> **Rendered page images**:
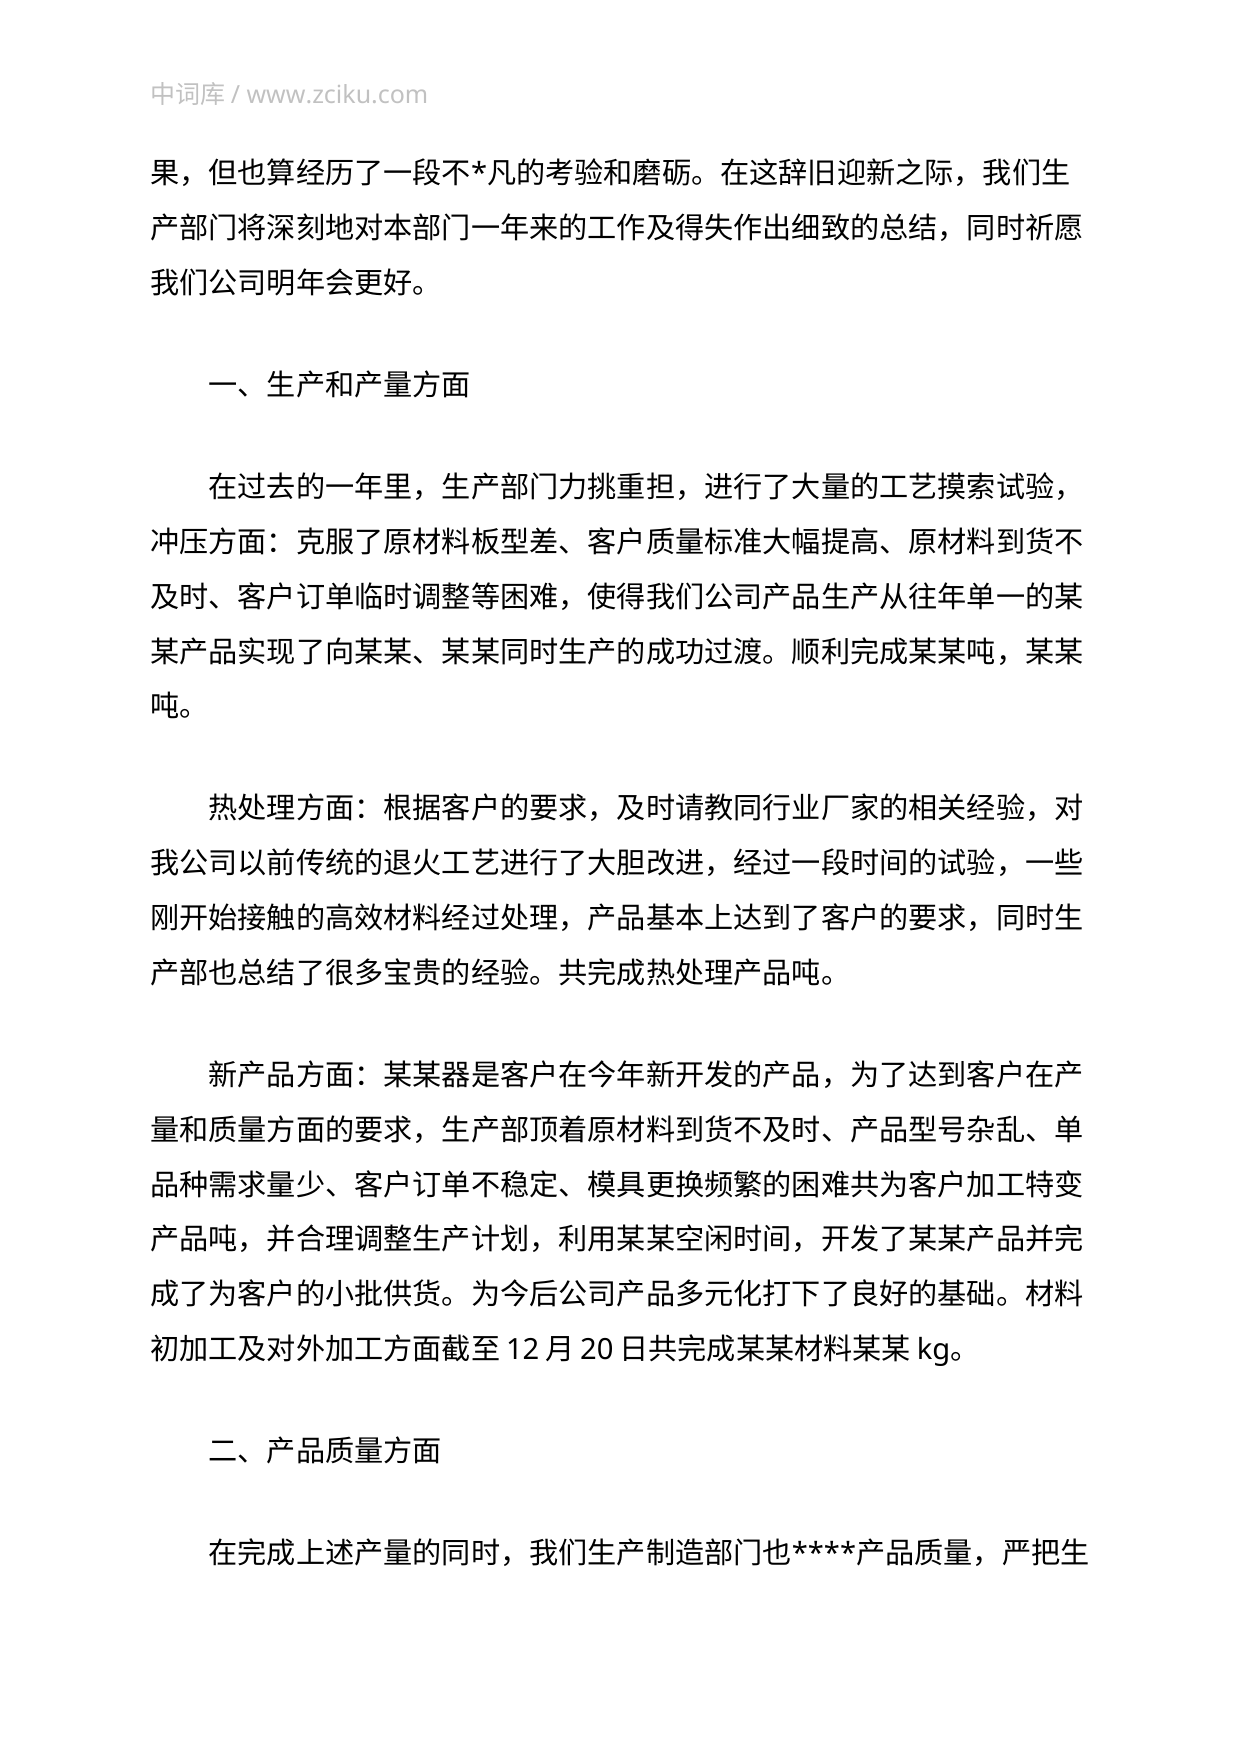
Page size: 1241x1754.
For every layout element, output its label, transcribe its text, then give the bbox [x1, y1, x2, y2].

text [150, 1529, 1090, 1572]
text 在过去的一年里，生产部门力挑重担，进行了大量的工艺摸索试验，冲压方面：克服了原材料板型差、客户质量标准大幅提高、原材料到货不及时、客户订单临时调整等困难，使得我们公司产品生产从往年单一的某某产品实现了向某某、某某同时生产的成功过渡。顺利完成某某吨，某某吨。 [150, 463, 1090, 725]
text 新产品方面：某某器是客户在今年新开发的产品，为了达到客户在产量和质量方面的要求，生产部顶着原材料到货不及时、产品型号杂乱、单品种需求量少、客户订单不稳定、模具更换频繁的困难共为客户加工特变产品吨，并合理调整生产计划，利用某某空闲时间，开发了某某产品并完成了为客户的小批供货。为今后公司产品多元化打下了良好的基础。材料初加工及对外加工方面截至12月20日共完成某某材料某某kg。 [150, 1051, 1090, 1368]
text 热处理方面：根据客户的要求，及时请教同行业厂家的相关经验，对我公司以前传统的退火工艺进行了大胆改进，经过一段时间的试验，一些刚开始接触的高效材料经过处理，产品基本上达到了客户的要求，同时生产部也总结了很多宝贵的经验。共完成热处理产品吨。 [150, 785, 1090, 992]
text 二、产品质量方面 [150, 1428, 1090, 1470]
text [150, 150, 1090, 302]
text 一、生产和产量方面 [150, 362, 1090, 404]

> **Exercise**:
Leaving out the images, return the entries above exactly as they read.

> **Task answer**:
Page size: 1241x1754.
For every layout element, output its label, transcribe its text, then give the bbox [x1, y1, x2, y2].

text [150, 1529, 1090, 1572]
text 在过去的一年里，生产部门力挑重担，进行了大量的工艺摸索试验，冲压方面：克服了原材料板型差、客户质量标准大幅提高、原材料到货不及时、客户订单临时调整等困难，使得我们公司产品生产从往年单一的某某产品实现了向某某、某某同时生产的成功过渡。顺利完成某某吨，某某吨。 [150, 463, 1090, 725]
text 新产品方面：某某器是客户在今年新开发的产品，为了达到客户在产量和质量方面的要求，生产部顶着原材料到货不及时、产品型号杂乱、单品种需求量少、客户订单不稳定、模具更换频繁的困难共为客户加工特变产品吨，并合理调整生产计划，利用某某空闲时间，开发了某某产品并完成了为客户的小批供货。为今后公司产品多元化打下了良好的基础。材料初加工及对外加工方面截至12月20日共完成某某材料某某kg。 [150, 1051, 1090, 1368]
text 热处理方面：根据客户的要求，及时请教同行业厂家的相关经验，对我公司以前传统的退火工艺进行了大胆改进，经过一段时间的试验，一些刚开始接触的高效材料经过处理，产品基本上达到了客户的要求，同时生产部也总结了很多宝贵的经验。共完成热处理产品吨。 [150, 785, 1090, 992]
text 二、产品质量方面 [150, 1428, 1090, 1470]
text [150, 150, 1090, 302]
text 一、生产和产量方面 [150, 362, 1090, 404]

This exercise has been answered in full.